[Task requirements]
1. According to the interview about babies driving robots, how old were the typically developing infants in the first project?
2. Return the portion of the interview about babies driving robots starting at "The reaction that" and ending at "however they like.", copied word for word.

[Document section]
+ + + + + + +
Marjorie Bekaert Thomas
Advances in health and medicine.
Children's Health Channel
Reported September 5, 2009

Babies Drive Robots -- In-Depth Doctor's Interview

Cole Galloway, Ph.D., associate professor in the Department of Physical Therapy at the University of Delaware in Newark, talks about using robotics to give mobility to children with physically limiting conditions.

What made you want to work with the area of babies and robots?

Cole Galloway: As a pediatric physical therapist, I know that if you have a child born with a significant mobility problem they will wait three to six years to get into power mobility. The reasons? Either we don’t think that younger kids have the ability to learn to drive, or there are safety concerns. A typically developing toddler needs their hand held while they are mobile in the community—their mobility demands a lot of supervision. This is no different for a young child with power mobility.

A few years back, Dr. Sunil Agrawal in the University of Delaware’s Department of Mechanical Engineering approached me to see if there was any research that his small autonomous robots and my babies could be involved in. He was an expert at rehabilitation robotic—so I agreed to visit his lab.   There I saw a little red robot following a ‘mommy’ robot, which was being driven by a joystick from an experimenter. The little robot was following the mommy robot without hitting any obstacles. My lab was just completing a study looking at how newly-reaching infants interact with joysticks. The data from this study along with the knowledge of the impact of mobility on development and the existing gap between when children with mobility problems begin to fall behind in development and when they get power mobility generated an ‘ah ha’ moment. I can remember turning to Sunil and saying, that if young babies will actually play with the joystick and not be afraid of it, we’ve got the first robotic-enhanced power chair for infants – putting them in power mobility years ahead of what is currently done.

So the idea was born, now the hard part. The idea looks good on paper, we can probably even get grant money for it, but will the babies do it? We brought the babies into the Early Learning Center on the University of Delaware campus, a large child care center set up for research, education and clinical training. We set the first child in our device, which we called ‘UD1’, and he cried like crazy! Lucky for us, we didn’t stop there as from then on, very few infants have had any difficulties.

The first project was with typically developing infants who were 6 months of age. Let’s say you are the baby using UD1, this is the way it goes. You sit down, you see the joystick, you grab it and pull it to your mouth, and away you go!
The reaction that you have is just like if you, as an adult, sat down at your computer, you start to type, and all of a sudden, you start flying over Philadelphia. You would think, ‘What in the….? What is happening! I must be doing this.’ You might stop and check it out. You might type again, and you’re flying again.

That reaction is exactly what we see in the babies. They pull it to their mouth and their environment moves. These little ones appear very sensitive to the cause and effect relationship between joystick movement and UD1 movement. They realize very quickly that the joystick somehow relates to their movement, and that’s the hook we use to start training. From there we begin showing them how to drive in certain directions as well as giving them ample time to drive around and explore however they like.
We next question was ‘can we turn this into a quantitative, fundable scientific endeavor?’ It’s going to be cool – babies driving robots – that alone is going to get people interested. But equally important is whether we can actually quantify their mobility and the effect of that mobility on their development. If so, can we go even further to make this project meaningful for children and families?  That was the first leg of this journey– getting babies and robots together and quantifying the effect on their driving ability and their overall development.
+ + + + + + +
[Dataset entries]
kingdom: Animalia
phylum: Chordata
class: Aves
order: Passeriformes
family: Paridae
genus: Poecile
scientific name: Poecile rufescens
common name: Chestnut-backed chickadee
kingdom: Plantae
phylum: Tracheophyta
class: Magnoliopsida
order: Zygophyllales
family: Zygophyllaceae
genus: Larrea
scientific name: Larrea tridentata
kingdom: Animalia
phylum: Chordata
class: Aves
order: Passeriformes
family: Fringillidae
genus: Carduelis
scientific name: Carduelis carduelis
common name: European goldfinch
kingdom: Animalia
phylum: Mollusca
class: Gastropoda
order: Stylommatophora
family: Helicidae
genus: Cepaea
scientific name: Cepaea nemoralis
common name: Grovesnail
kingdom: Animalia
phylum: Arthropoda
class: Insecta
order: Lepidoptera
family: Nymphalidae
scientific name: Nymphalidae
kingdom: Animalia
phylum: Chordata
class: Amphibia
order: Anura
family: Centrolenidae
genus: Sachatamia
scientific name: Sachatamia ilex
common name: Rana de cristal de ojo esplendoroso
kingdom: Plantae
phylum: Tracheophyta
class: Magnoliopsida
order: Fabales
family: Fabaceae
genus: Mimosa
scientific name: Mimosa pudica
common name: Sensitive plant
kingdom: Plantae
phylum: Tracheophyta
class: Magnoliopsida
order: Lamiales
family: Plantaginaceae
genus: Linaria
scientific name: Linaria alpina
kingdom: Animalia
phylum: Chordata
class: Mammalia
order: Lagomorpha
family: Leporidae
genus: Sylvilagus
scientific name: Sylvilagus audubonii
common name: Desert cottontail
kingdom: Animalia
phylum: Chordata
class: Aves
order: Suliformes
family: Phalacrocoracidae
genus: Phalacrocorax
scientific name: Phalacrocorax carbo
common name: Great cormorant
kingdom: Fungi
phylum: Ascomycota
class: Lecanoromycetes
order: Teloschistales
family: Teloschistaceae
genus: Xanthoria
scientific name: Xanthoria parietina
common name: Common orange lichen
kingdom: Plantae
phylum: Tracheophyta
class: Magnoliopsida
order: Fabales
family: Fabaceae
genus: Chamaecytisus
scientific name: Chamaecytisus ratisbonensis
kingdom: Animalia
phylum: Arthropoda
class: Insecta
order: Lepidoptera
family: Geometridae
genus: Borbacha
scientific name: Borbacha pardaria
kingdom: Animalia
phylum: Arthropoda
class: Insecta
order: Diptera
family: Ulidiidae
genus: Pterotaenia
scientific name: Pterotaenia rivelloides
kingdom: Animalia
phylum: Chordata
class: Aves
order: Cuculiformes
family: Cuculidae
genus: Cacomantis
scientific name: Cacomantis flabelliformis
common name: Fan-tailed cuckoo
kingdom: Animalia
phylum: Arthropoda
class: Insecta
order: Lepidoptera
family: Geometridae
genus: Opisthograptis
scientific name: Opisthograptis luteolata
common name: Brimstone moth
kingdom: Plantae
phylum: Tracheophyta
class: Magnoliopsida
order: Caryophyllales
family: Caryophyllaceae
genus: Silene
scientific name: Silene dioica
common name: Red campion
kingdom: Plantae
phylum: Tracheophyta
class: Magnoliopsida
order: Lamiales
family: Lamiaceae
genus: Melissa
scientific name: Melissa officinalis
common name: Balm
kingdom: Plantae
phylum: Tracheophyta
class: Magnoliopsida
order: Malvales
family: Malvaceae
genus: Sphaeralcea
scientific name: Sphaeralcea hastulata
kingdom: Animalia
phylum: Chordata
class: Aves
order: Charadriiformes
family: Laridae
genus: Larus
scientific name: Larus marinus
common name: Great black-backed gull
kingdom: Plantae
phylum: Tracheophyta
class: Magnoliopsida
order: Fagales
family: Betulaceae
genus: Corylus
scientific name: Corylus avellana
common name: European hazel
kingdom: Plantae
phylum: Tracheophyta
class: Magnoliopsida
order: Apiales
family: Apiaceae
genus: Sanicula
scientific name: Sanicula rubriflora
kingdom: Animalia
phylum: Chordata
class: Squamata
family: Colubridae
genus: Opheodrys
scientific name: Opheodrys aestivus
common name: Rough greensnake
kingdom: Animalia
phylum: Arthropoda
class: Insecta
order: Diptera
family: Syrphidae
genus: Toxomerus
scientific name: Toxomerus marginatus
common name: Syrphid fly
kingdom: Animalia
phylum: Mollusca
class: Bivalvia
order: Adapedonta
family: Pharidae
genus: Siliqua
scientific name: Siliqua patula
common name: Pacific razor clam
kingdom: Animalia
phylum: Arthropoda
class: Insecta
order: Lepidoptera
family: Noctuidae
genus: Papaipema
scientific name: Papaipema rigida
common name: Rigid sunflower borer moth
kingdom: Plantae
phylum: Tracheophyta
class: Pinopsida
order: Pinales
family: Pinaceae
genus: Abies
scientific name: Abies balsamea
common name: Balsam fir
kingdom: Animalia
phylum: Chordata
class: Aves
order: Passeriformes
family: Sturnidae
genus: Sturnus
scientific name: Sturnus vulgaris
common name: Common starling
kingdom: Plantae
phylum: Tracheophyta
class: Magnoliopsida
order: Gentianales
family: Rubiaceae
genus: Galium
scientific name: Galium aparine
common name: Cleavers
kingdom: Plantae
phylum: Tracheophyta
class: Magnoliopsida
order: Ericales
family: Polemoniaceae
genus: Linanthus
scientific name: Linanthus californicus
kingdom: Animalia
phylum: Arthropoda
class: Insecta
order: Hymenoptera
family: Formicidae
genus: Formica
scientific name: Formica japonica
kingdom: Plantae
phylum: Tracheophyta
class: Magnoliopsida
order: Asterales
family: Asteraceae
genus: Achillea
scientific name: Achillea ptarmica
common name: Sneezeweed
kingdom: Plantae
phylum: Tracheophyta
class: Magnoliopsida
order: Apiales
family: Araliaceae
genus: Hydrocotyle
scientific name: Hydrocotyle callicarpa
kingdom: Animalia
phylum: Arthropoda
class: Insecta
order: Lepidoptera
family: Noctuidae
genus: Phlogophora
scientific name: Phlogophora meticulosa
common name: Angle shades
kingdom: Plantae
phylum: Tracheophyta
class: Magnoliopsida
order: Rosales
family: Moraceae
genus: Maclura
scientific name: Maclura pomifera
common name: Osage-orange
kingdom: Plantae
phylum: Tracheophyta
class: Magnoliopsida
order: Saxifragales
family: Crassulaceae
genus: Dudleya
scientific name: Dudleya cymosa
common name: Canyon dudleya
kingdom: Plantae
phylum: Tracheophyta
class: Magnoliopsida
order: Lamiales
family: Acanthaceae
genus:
+ + + + + + +
[Answers to the exercise]
1. They were 6 months of age.

2.
The reaction that you have is just like if you, as an adult, sat down at your computer, you start to type, and all of a sudden, you start flying over Philadelphia. You would think, ‘What in the….? What is happening! I must be doing this.’ You might stop and check it out. You might type again, and you’re flying again.

That reaction is exactly what we see in the babies. They pull it to their mouth and their environment moves. These little ones appear very sensitive to the cause and effect relationship between joystick movement and UD1 movement. They realize very quickly that the joystick somehow relates to their movement, and that’s the hook we use to start training. From there we begin showing them how to drive in certain directions as well as giving them ample time to drive around and explore however they like.